◆ TASK TO COMPLETE: Your task is to restate every entry below word for word and omit the images.

--- --- ---

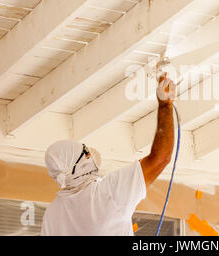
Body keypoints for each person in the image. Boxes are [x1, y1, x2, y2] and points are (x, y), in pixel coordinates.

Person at [41, 74, 177, 236]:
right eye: (85, 152)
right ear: (76, 167)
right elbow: (160, 159)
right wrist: (165, 106)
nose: (90, 155)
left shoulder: (53, 214)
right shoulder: (106, 194)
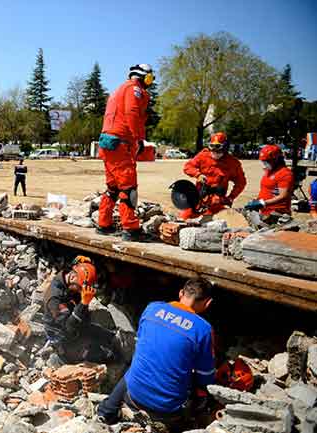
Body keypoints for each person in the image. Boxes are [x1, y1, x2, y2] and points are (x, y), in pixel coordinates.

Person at [96, 278, 215, 430]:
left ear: (181, 293)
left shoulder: (152, 308)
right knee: (200, 391)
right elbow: (206, 377)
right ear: (207, 303)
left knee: (137, 366)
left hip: (133, 396)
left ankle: (106, 412)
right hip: (166, 410)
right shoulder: (203, 329)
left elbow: (142, 345)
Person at [96, 64, 154, 241]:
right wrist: (139, 139)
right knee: (129, 189)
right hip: (120, 144)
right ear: (144, 77)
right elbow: (132, 113)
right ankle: (131, 229)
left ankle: (103, 224)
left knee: (112, 188)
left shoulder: (119, 90)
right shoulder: (134, 89)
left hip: (108, 143)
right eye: (150, 77)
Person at [43, 256, 119, 364]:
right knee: (110, 356)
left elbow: (76, 268)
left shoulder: (67, 277)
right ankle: (64, 357)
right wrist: (84, 303)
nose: (81, 291)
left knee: (111, 338)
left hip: (78, 326)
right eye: (80, 288)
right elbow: (68, 327)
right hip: (64, 337)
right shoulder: (55, 299)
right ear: (73, 278)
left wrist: (82, 263)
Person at [180, 132, 246, 220]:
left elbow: (241, 183)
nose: (214, 152)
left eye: (218, 148)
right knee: (184, 217)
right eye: (212, 147)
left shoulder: (233, 163)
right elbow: (188, 167)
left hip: (218, 202)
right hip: (199, 198)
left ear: (225, 147)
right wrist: (197, 175)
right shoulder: (203, 156)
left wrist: (231, 197)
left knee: (217, 223)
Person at [244, 144, 294, 218]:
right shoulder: (269, 171)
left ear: (276, 159)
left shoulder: (285, 173)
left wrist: (262, 203)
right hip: (265, 211)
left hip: (277, 213)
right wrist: (257, 201)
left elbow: (283, 196)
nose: (265, 164)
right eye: (263, 161)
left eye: (267, 161)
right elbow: (266, 189)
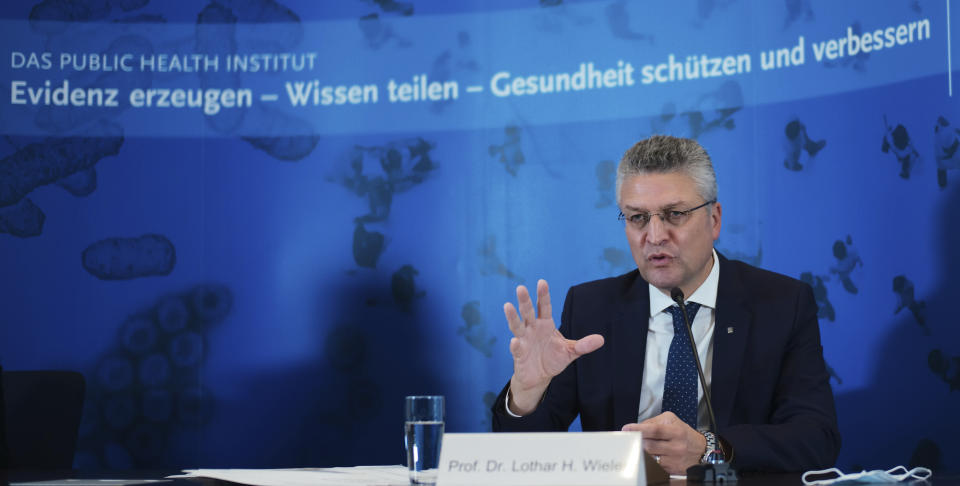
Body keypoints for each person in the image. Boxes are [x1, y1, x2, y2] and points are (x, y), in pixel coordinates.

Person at [491, 135, 840, 474]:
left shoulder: (780, 304)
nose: (655, 236)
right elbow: (523, 455)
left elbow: (816, 438)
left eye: (674, 214)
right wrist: (526, 393)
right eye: (637, 217)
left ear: (714, 219)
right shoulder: (591, 308)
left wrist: (709, 448)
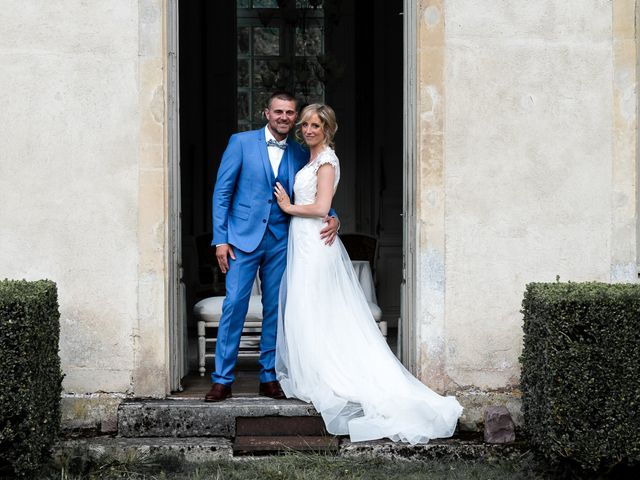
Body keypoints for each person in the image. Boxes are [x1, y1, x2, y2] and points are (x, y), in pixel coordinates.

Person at [273, 104, 463, 444]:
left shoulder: (327, 161)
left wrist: (288, 207)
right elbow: (323, 207)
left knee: (314, 306)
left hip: (314, 242)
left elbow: (320, 207)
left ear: (328, 129)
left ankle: (329, 375)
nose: (308, 130)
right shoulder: (312, 160)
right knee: (306, 308)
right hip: (303, 242)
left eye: (315, 125)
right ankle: (312, 372)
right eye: (305, 125)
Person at [206, 92, 339, 402]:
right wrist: (221, 239)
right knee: (234, 306)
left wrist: (334, 217)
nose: (284, 117)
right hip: (242, 240)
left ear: (294, 117)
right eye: (278, 111)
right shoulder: (240, 143)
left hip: (283, 241)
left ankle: (268, 376)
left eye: (289, 113)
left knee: (275, 310)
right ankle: (222, 379)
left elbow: (315, 193)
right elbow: (221, 193)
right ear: (266, 113)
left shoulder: (299, 151)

--- --- ---

◆ TASK ANSWER:
Body keypoints for each person in the image. Boxes are [x1, y1, x2, y2] and points are (x, y), in pixel coordinates.

Person at [41, 74, 177, 236]:
right eye: (85, 152)
right ear: (76, 167)
right elbow: (160, 159)
right wrist: (165, 106)
nose: (90, 155)
left shoulder: (53, 214)
right shoulder: (106, 194)
Body keypoints for each person in the image. Boxes are [x1, y1, x2, y2] and points are (x, y), in pixel coordinates.

Person at [96, 278, 215, 430]:
left ear: (181, 293)
left shoulder: (152, 308)
right knee: (200, 391)
right elbow: (206, 377)
right ear: (207, 303)
left knee: (137, 366)
left hip: (133, 396)
left ankle: (106, 412)
right hip: (166, 410)
right shoulder: (203, 329)
left elbow: (142, 345)
Person at [96, 64, 154, 241]:
right wrist: (139, 139)
right knee: (129, 189)
right hip: (120, 144)
right ear: (144, 77)
right elbow: (132, 113)
right ankle: (131, 229)
left ankle: (103, 224)
left knee: (112, 188)
left shoulder: (119, 90)
right shoulder: (134, 89)
left hip: (108, 143)
right eye: (150, 77)
Person at [43, 256, 119, 364]:
right knee: (110, 356)
left elbow: (76, 268)
left shoulder: (67, 277)
right ankle: (64, 357)
right wrist: (84, 303)
nose: (81, 291)
left knee: (111, 338)
left hip: (78, 326)
right eye: (80, 288)
right elbow: (68, 327)
right hip: (64, 337)
right shoulder: (55, 299)
right ear: (73, 278)
left wrist: (82, 263)
Person at [180, 132, 246, 220]:
left elbow: (241, 183)
nose: (214, 152)
left eye: (218, 148)
right knee: (184, 217)
right eye: (212, 147)
left shoulder: (233, 163)
right elbow: (188, 167)
left hip: (218, 202)
right hip: (199, 198)
left ear: (225, 147)
right wrist: (197, 175)
right shoulder: (203, 156)
left wrist: (231, 197)
left knee: (217, 223)
Person at [244, 144, 294, 218]:
right shoulder: (269, 171)
left ear: (276, 159)
left shoulder: (285, 173)
left wrist: (262, 203)
right hip: (265, 211)
left hip: (277, 213)
right wrist: (257, 201)
left elbow: (283, 196)
nose: (265, 164)
right eye: (263, 161)
left eye: (267, 161)
right elbow: (266, 189)
Body keypoints for each person in the image. Boxes are [x1, y1, x2, y2] and points are (x, y), in pixel coordinates.

Person at [491, 135, 840, 474]:
left shoulder: (780, 304)
nose: (655, 236)
right elbow: (523, 455)
left elbow: (816, 438)
left eye: (674, 214)
right wrist: (526, 393)
right eye: (637, 217)
left ear: (714, 219)
right shoulder: (591, 308)
left wrist: (709, 448)
Body keypoints for each person in the image. Boxes are [x1, y1, x2, y2] and points are (x, y), in pixel coordinates.

Person at [273, 104, 463, 444]:
left shoulder: (327, 161)
left wrist: (288, 207)
right elbow: (323, 207)
left knee: (314, 306)
left hip: (314, 242)
left elbow: (320, 207)
left ear: (328, 129)
left ankle: (329, 375)
nose: (308, 130)
right shoulder: (312, 160)
right knee: (306, 308)
right hip: (303, 242)
left eye: (315, 125)
right ankle: (312, 372)
right eye: (305, 125)
Person at [206, 92, 339, 402]:
right wrist: (221, 239)
right knee: (234, 306)
left wrist: (334, 217)
nose: (284, 117)
right hip: (242, 240)
left ear: (294, 117)
right eye: (278, 111)
right shoulder: (240, 143)
left hip: (283, 241)
left ankle: (268, 376)
left eye: (289, 113)
left knee: (275, 310)
right ankle: (222, 379)
left elbow: (315, 193)
right elbow: (221, 193)
right ear: (266, 113)
left shoulder: (299, 151)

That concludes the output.